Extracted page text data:
= = = =
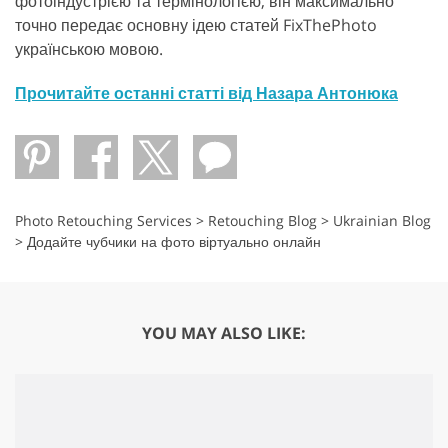
фотоіндустрією та термінологією, він максимально
точно передає основну ідею статей FixThePhoto
українською мовою.
Прочитайте останні статті від Назара Антонюка
Photo Retouching Services
>
Retouching Blog
>
Ukrainian Blog
>
Додайте чубчики на фото віртуально онлайн
YOU MAY ALSO LIKE:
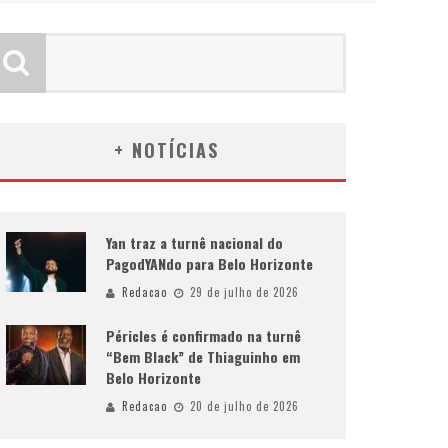
+ NOTÍCIAS
Yan traz a turnê nacional do
PagodYANdo para Belo Horizonte
Redacao
29 de julho de 2026
Péricles é confirmado na turnê
“Bem Black” de Thiaguinho em
Belo Horizonte
Redacao
20 de julho de 2026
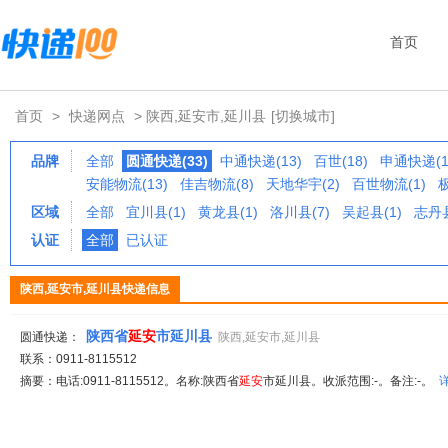
首页
首页
>
快递网点
> 陕西,延安市,延川县
[切换城市]
品牌
全部
圆通快递(33)
中通快递(13)
百世(18)
申通快递(1
安能物流(13)
佳吉物流(8)
天地华宇(2)
百世物流(1)
区域
全部
宜川县(1)
黄龙县(1)
洛川县(7)
吴起县(1)
志丹县
认证
全部
已认证
陕西,延安市,延川县快递信息
陕西省
延安
市延川县
圆通快递：
陕西,延安市,延川县
联系：0911-8115512
摘要：电话:0911-8115512。名称:陕西省
延安
市延川县。收派范围:-。备注:-。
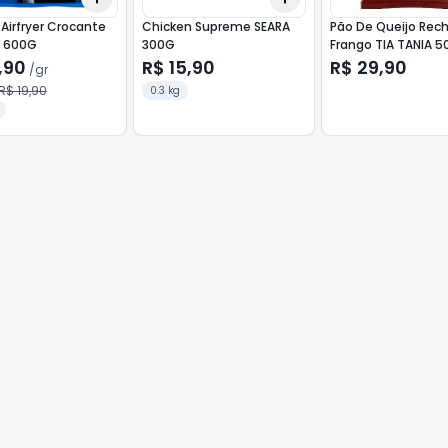
Airfryer Crocante
Chicken Supreme SEARA
Pão De Queijo Rec
 600G
300G
Frango TIA TANIA
,90
R$ 15,90
R$ 29,90
/
gr
R$ 19,90
0.3 kg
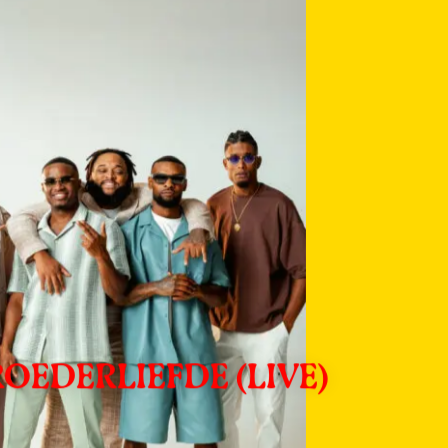
OEDERLIEFDE (LIVE)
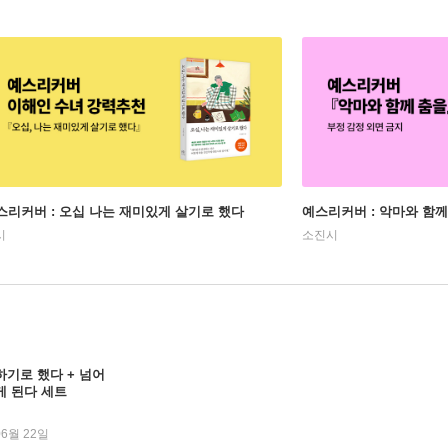
스리커버 : 오십 나는 재미있게 살기로 했다
예스리커버 : 악마와 함께
시
소진시
하기로 했다 + 넘어
게 된다 세트
06월 22일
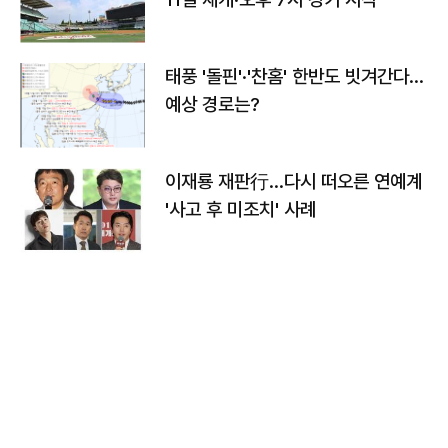
태풍 '돌핀'·'찬홈' 한반도 빗겨간다…
예상 경로는?
이재룡 재판行…다시 떠오른 연예계
'사고 후 미조치' 사례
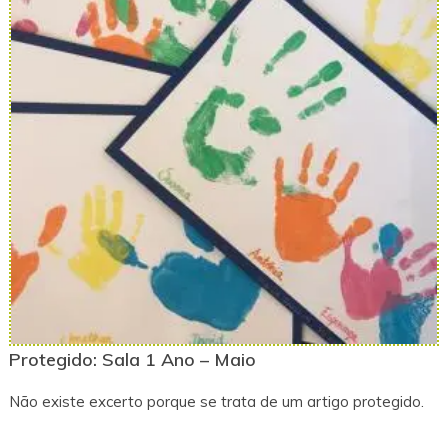
Protegido: Sala 1 Ano – Maio
Não existe excerto porque se trata de um artigo protegido.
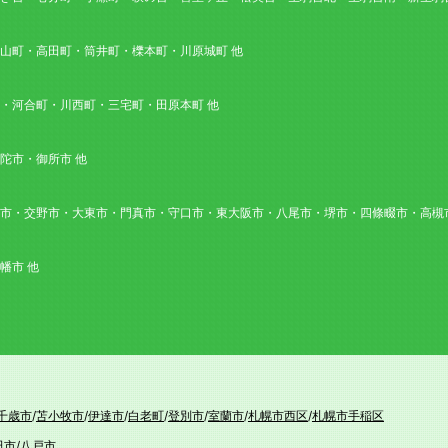
山町・高田町・筒井町・櫟本町・川原城町 他
・河合町・川西町・三宅町・田原本町 他
陀市・御所市 他
市・交野市・大東市・門真市・守口市・東大阪市・八尾市・堺市・四條畷市・高槻市
幡市 他
千歳市
/
苫小牧市
/
伊達市
/
白老町
/
登別市
/
室蘭市
/
札幌市西区
/
札幌市手稲区
田市
/
八戸市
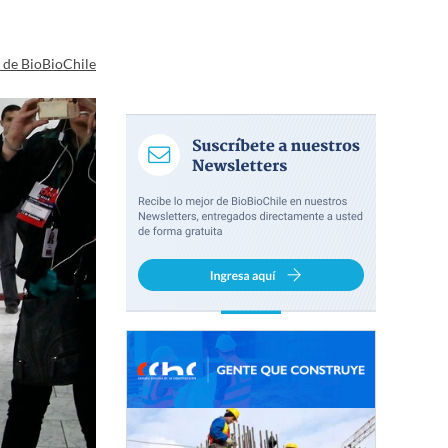
a de BioBioChile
= = = =
INSTRUCTIONS TO FOLLOW:
Your answer must be the entries repeated exactly, with no pictures.

EXERCISE RESPONSE:
фотоіндустрією та термінологією, він максимально
точно передає основну ідею статей FixThePhoto
українською мовою.
Прочитайте останні статті від Назара Антонюка
Photo Retouching Services
>
Retouching Blog
>
Ukrainian Blog
>
Додайте чубчики на фото віртуально онлайн
YOU MAY ALSO LIKE:
+ NOTÍCIAS
Yan traz a turnê nacional do
PagodYANdo para Belo Horizonte
Redacao
29 de julho de 2026
Péricles é confirmado na turnê
“Bem Black” de Thiaguinho em
Belo Horizonte
Redacao
20 de julho de 2026
首页
首页
>
快递网点
> 陕西,延安市,延川县
[切换城市]
品牌
全部
圆通快递(33)
中通快递(13)
百世(18)
申通快递(1
安能物流(13)
佳吉物流(8)
天地华宇(2)
百世物流(1)
区域
全部
宜川县(1)
黄龙县(1)
洛川县(7)
吴起县(1)
志丹县
认证
全部
已认证
陕西,延安市,延川县快递信息
陕西省
延安
市延川县
圆通快递：
陕西,延安市,延川县
联系：0911-8115512
摘要：电话:0911-8115512。名称:陕西省
延安
市延川县。收派范围:-。备注:-。
Airfryer Crocante
Chicken Supreme SEARA
Pão De Queijo Rec
 600G
300G
Frango TIA TANIA
,90
R$ 15,90
R$ 29,90
/
gr
R$ 19,90
0.3 kg
OEDERLIEFDE (LIVE)
스리커버 : 오십 나는 재미있게 살기로 했다
예스리커버 : 악마와 함께
시
소진시
하기로 했다 + 넘어
게 된다 세트
06월 22일
태풍 '돌핀'·'찬홈' 한반도 빗겨간다…
예상 경로는?
이재룡 재판行…다시 떠오른 연예계
'사고 후 미조치' 사례
Protegido: Sala 1 Ano – Maio
Não existe excerto porque se trata de um artigo protegido.
山町・高田町・筒井町・櫟本町・川原城町 他
・河合町・川西町・三宅町・田原本町 他
陀市・御所市 他
市・交野市・大東市・門真市・守口市・東大阪市・八尾市・堺市・四條畷市・高槻市
幡市 他
千歳市
/
苫小牧市
/
伊達市
/
白老町
/
登別市
/
室蘭市
/
札幌市西区
/
札幌市手稲区
田市
/
八戸市
a de BioBioChile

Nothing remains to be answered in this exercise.